Mais les pires dif­fi­cultés sont devant nous. Le monde ne cesse d’évoluer et il va bien fal­loir s’adapter à ses change­ments pour en tir­er prof­it. Le mod­èle occi­den­tal du libéral­isme économique s’est pro­gres­sive­ment répan­du dans l’ensem­ble du globe à la suite de l’échec du com­mu­nisme et nos grandes entre­pris­es s’y sont par­faite­ment adaptées.

Pic de La Miran­dole est loin der­rière nous

Cepen­dant le développe­ment rapi­de des puis­sances émer­gentes est en train de mod­i­fi­er les équili­bres économiques et leur influ­ence ira en gran­dis­sant.
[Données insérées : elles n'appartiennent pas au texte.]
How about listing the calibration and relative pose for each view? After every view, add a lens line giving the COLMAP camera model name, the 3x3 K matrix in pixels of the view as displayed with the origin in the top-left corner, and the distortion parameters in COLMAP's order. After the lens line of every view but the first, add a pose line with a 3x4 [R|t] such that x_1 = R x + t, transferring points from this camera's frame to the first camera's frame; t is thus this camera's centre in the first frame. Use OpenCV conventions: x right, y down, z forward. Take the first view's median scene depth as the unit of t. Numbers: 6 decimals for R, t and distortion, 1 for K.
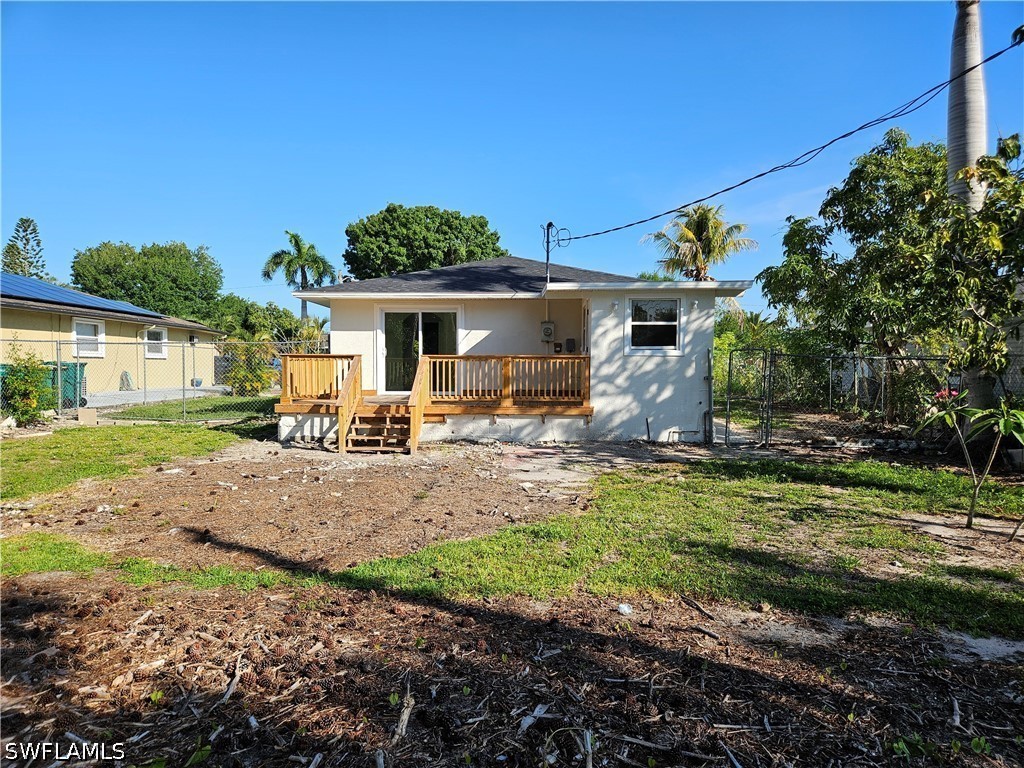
lens RADIAL K [[682.9, 0, 508.2], [0, 682.9, 385.8], [0, 0, 1]] dist [0.075942, -0.066353]
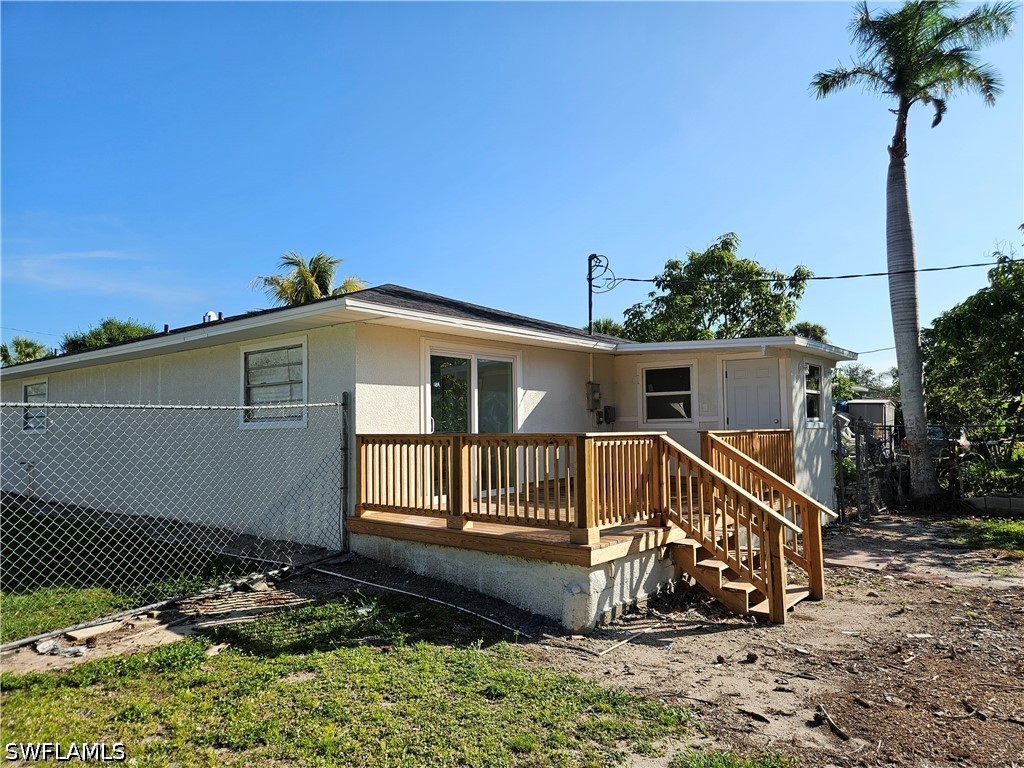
lens RADIAL K [[682.9, 0, 509.1], [0, 682.9, 383.3], [0, 0, 1]] dist [0.075942, -0.066353]
pose [[0.599427, 0.040737, 0.799392, -0.848472], [0.039429, 0.995989, -0.080321, -0.052847], [-0.799458, 0.079666, 0.595416, 0.897780]]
Par­mi celles qu’on rassem­ble sous le voca­ble BRIC et qui pèsent de plus en plus lourd, la Chine et la Russie ont certes aban­don­né le col­lec­tivisme pour viv­i­fi­er leurs entre­pris­es, mais elles n’ont pas cessé d’être dirigistes. Elles se sont enrichies, ont accu­mulé des réserves et pren­nent le goût d’in­ter­ven­tions mas­sives dans la vie économique à tra­vers leurs ” fonds sou­verains “. Nous ne sommes qu’au début de cette évo­lu­tion mais il faut s’at­ten­dre à ce que les États pèsent de plus en plus sur les struc­tures des entre­pris­es. Le libéral­isme sub­sis­tera, mais le dirigisme se dévelop­pera et il fau­dra bien en tenir compte dans la déf­i­ni­tion des straté­gies. Au niveau de l’in­tel­li­gence économique, l’échange et la con­cer­ta­tion entre respon­s­ables publics et privés devien­dront incontournables.

Dans cette révo­lu­tion de l’en­vi­ron­nement économique des affaires, que devient notre École poly­tech­nique ? Eh bien, elle fait elle-même sa révo­lu­tion ! Sous la con­duite de dirigeants éclairés elle s’est com­plète­ment trans­for­mée en quelques années pour s’adapter au xxie siè­cle. Elle s’é­tait certes mod­ernisée, mais restait con­forme à sa tra­di­tion : sélec­tion sévère, enseigne­ment sci­en­tifique de haut niveau pen­dant deux ans pour for­mer des ingénieurs général­istes sus­cep­ti­bles de se spé­cialis­er par la suite. Elle est main­tenant dev­enue le cœur d’un vaste com­plexe uni­ver­si­taire inter­na­tion­al asso­ciant enseigne­ment et recherche pour assur­er la for­ma­tion en qua­tre années d’une palette d’ingénieurs diver­si­fiée à l’ex­trême. Cette trans­for­ma­tion n’a été pos­si­ble qu’en tis­sant des liens de coopéra­tion avec un grand nom­bre d’in­sti­tu­tions français­es et étrangères répar­ties à tra­vers le monde. Diver­si­fi­ca­tion des recrute­ments, diver­si­fi­ca­tion des cul­tures, diver­si­fi­ca­tion des for­ma­tions, diver­si­fi­ca­tion des com­pé­tences, l’É­cole a su se recon­stru­ire à l’im­age du monde de demain pour mieux l’ap­préhen­der. C’est un bel exer­ci­ce d’in­tel­li­gence économique et nous ne pou­vons que souhaiter qu’elle maîtrise com­plète­ment cette complexité.